Each of these books comes from a different perspective. The mindset of the preacher in the first book is that of a raw, bold and fearless crusader with rash and lofty ideals, demanding to be educated, and using gut instincts and spiritual nerves of steel to pull people out of the depths of depravity. The mindset of the authors of the second book is to provide a methodology which is scholarly, measured, and practical. Both books reveal the necessity for those of us in this kind of ministry to pray for the gifts of patience and long-suffering.

Believing that the Great Commission must be the main thrust of our own ministry, we did not set out to be a social agency. But we do want to make ourselves available to help those people whom the Lord brings our way to work towards developing a godly lifestyle. We pray that being spirited and audacious as led by the Holy Spirit, tempered with caution and prudence, will enable us to be of greatest benefit in the modern world, bringing glory to our Saviour.

To walk with us in this effort the Lord has been gracious in bringing us a new family which recently moved into Georgia. Lieutenant Chris Meyers, his wife and four young children have been driving up approximately every two weeks from his new duty station, Ft.

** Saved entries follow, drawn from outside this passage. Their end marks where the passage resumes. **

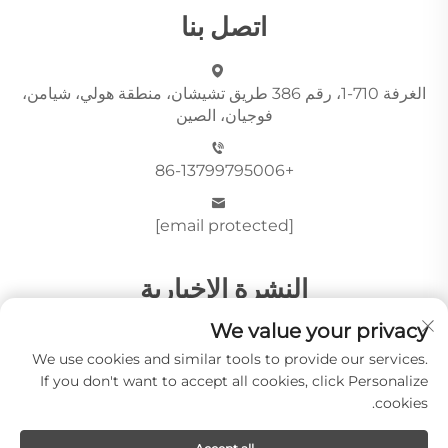
اتصل بنا
الغرفة 710-1، رقم 386 طريق تشيشان، منطقة هولي، شيامن،
فوجيان، الصين
+86-13799795006
[email protected]
النشرة الإخبارية
We value your privacy
We use cookies and similar tools to provide our services.
أرسِل
If you don't want to accept all cookies, click Personalize
cookies.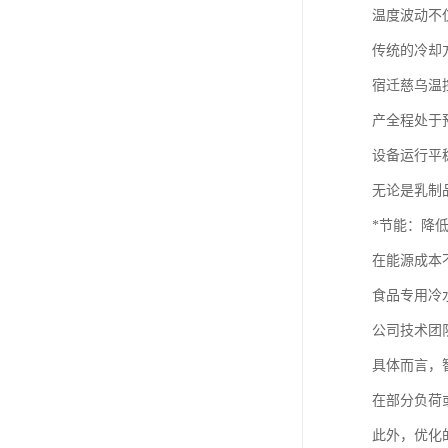
温度波动不
传统的冷却
宿迁慈乌温
产全程处于
设备运行平
无论是乳制
*节能：降
在能源成本
食品专用冷
公司技术团
具体而言，
在部分负荷
此外，优化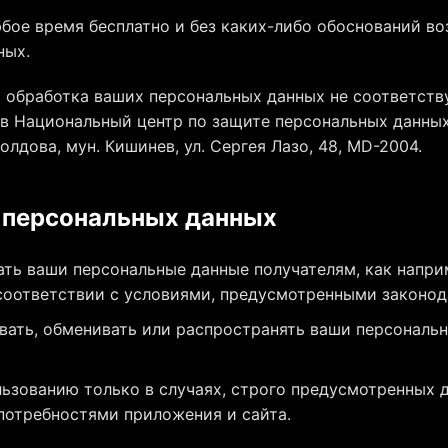
бое время бесплатно и без каких-либо обоснований во
ных.
о обработка ваших персональных данных не соответств
 в Национальный центр по защите персональных данны
олдова, мун. Кишинев, ул. Сергея Лазо, 48, MD-2004.
и персональных данных
ть ваши персональные данные получателям, как напр
соответствии с условиями, предусмотренными законод
вать, обменивать или распространять ваши персональ
ьзованию только в случаях, строго предусмотренных 
отребностями приложения и сайта.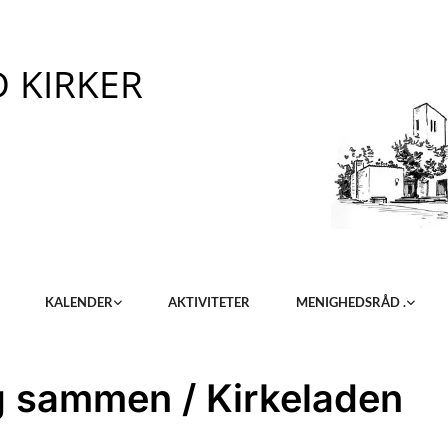
 KIRKER
KALENDER
AKTIVITETER
MENIGHEDSRÅD .
 sammen / Kirkeladen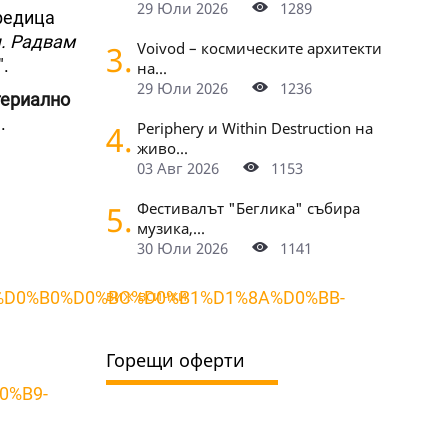
29 Юли 2026
1289
 редица
я. Радвам
3.
Voivod – космическите архитекти
".
на...
29 Юли 2026
1236
ериално
.
4.
Periphery и Within Destruction на
живо...
03 Авг 2026
1153
5.
Фестивалът "Беглика" събира
музика,...
30 Юли 2026
1141
виж всички
1%D0%B0%D0%BC%D0%B1%D1%8A%D0%BB-
Горещи оферти
0%B9-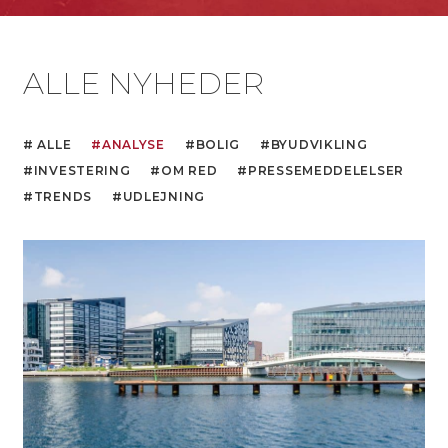
ALLE NYHEDER
ALLE
ANALYSE
BOLIG
BYUDVIKLING
INVESTERING
OM RED
PRESSEMEDDELELSER
TRENDS
UDLEJNING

Benning, in the western part of the state. It takes about two hours to drive to Atlanta, so it is not something he is able to undertake with his family every week. Chris is a wonderful addition to our team as he brings an abundance of energy and a variety of skills. Please take a look at the website he has created for us at atlanta-rpc.org (no www). Having recently been licensed to preach by Alleghenies Presbytery he also filled the pulpit for Pastor Frank on one occasion. His wife Misty and the children have also been a blessing to the ministry.

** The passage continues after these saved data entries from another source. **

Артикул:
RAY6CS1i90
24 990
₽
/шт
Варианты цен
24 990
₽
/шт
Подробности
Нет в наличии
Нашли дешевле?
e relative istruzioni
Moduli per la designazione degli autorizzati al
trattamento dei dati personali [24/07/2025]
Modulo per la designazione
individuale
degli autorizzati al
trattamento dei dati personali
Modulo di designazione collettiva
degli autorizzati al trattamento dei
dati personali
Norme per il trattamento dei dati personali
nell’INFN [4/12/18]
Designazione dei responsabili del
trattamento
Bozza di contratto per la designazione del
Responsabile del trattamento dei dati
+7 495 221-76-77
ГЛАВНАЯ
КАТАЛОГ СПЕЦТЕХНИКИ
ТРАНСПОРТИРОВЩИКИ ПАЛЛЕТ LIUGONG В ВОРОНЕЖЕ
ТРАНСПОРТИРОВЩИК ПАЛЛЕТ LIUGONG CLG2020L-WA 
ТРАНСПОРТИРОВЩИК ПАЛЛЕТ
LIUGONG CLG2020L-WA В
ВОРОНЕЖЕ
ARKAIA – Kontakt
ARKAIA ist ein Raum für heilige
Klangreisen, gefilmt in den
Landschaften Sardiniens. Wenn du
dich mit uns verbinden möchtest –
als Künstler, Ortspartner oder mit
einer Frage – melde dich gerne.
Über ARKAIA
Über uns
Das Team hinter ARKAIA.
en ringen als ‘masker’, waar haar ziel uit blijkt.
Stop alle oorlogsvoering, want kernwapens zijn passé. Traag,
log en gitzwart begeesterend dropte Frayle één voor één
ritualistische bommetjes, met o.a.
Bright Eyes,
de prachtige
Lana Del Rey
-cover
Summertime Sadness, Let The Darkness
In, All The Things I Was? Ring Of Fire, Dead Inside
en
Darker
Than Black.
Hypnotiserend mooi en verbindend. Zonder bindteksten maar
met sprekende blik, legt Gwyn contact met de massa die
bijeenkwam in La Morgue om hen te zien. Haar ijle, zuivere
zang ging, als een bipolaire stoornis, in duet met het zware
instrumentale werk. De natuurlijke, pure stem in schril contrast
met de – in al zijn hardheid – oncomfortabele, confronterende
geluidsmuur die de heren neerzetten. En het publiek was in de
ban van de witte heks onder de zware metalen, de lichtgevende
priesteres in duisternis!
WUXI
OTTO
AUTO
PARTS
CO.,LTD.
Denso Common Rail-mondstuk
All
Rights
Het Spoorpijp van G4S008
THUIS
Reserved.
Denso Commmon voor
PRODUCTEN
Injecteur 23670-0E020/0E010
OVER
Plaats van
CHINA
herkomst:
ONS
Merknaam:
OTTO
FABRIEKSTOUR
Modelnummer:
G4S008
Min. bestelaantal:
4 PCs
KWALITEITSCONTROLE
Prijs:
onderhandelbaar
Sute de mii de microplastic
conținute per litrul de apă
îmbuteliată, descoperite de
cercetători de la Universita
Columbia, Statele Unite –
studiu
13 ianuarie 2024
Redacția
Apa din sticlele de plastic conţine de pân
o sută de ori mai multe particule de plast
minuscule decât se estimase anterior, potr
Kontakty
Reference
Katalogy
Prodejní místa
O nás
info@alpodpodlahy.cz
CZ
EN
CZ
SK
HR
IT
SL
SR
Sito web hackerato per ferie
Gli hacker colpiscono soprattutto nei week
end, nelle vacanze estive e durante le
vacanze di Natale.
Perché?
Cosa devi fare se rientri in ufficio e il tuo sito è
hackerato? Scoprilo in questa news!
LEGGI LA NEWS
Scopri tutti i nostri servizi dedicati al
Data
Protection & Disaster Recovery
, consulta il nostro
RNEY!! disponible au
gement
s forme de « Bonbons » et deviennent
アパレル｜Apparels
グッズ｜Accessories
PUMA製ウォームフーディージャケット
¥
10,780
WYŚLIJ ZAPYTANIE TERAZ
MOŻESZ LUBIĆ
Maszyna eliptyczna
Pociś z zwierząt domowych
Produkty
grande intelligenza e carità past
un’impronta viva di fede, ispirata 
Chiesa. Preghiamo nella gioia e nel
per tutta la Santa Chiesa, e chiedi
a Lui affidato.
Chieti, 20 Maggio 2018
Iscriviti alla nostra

Given the large numbers of children we have been attracting, Miss Amy and Miss Jerusha decided it would be helpful to split the Sunday school class into two, with Miss Amy teaching the older children and Miss Jerusha the younger. While the idea is a good one, the occasional exuberance of the younger children can disrupt the older class. Hence it is becoming more and more desirable to find a more capacious location.

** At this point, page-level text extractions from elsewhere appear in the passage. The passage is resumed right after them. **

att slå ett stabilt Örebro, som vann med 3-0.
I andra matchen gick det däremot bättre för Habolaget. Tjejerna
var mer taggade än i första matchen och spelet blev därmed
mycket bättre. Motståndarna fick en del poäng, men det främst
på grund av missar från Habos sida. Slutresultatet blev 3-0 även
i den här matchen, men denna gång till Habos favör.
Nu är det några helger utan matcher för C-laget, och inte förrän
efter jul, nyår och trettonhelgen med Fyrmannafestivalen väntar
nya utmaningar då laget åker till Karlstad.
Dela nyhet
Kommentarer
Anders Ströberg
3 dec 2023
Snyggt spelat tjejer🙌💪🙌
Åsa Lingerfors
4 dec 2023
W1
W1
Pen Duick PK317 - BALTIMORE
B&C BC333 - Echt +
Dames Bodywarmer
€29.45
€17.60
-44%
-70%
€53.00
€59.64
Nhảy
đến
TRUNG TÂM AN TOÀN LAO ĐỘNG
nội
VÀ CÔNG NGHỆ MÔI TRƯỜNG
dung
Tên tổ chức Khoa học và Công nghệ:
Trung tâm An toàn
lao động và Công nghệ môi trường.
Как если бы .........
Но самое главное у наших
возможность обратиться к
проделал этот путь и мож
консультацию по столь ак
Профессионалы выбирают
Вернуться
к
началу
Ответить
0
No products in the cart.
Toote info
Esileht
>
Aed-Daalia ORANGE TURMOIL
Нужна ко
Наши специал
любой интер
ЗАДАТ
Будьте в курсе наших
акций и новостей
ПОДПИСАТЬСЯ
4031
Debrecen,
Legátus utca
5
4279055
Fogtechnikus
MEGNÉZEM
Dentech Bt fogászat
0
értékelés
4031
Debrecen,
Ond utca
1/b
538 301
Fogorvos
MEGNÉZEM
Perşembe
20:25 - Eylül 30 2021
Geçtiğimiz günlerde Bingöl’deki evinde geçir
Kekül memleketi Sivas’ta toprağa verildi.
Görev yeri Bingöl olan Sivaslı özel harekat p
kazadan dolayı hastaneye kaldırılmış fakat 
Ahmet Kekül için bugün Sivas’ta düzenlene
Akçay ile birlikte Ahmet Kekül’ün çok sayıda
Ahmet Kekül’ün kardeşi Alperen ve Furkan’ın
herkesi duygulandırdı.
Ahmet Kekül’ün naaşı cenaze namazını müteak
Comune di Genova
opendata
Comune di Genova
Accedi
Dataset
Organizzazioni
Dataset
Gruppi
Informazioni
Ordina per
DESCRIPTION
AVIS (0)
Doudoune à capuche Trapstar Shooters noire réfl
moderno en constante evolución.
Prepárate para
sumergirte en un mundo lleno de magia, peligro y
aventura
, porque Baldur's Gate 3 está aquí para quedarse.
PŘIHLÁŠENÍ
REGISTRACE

In addition, Miss Michele is teaching a lady in the group to read and write, so we actually have three lessons going on simultaneously in the same room. When all three classes are quietly and studiously engaged, one can enjoy the heartwarming warble of a harmonious hubbub.

We are looking forward to hosting a short-term missions team for the fifth year running. Two young men will be joining us for 2½ weeks in June, with one of them staying for an additional four weeks. The plan is that, for a large part of the time, they will be living in an apartment in the area in which we minister in order to give them the opportunity to get to know some of the residents more intimately. They will, as in the past, run something akin to a Vacation Bible Study for the children and will also have a prayer table set up in the heart of the Bluff. Please pray for this intense outreach effort: that it will be effective in introducing our ministry to the residents of the area, and that the fruits from that effort will be of use in the future.

Other prayer requests comprise “The Five P’s”, namely:

1. for an increasing culture of Prayer among our team members,

2. for more Personnel to come alongside us to support us in this growing effort,

3. for a 15-seat People-mover,

4. for a more commodious Place in which to hold worship and Sabbath school,

5. for Property of our own (eventually) to use for both worship and ministry activities.

Thank you for your continued interest in Atlanta Presbyterian Fellowship. May the Lord be pleased to bless your own ministries as we all strive to advance his Kingdom in this broken world.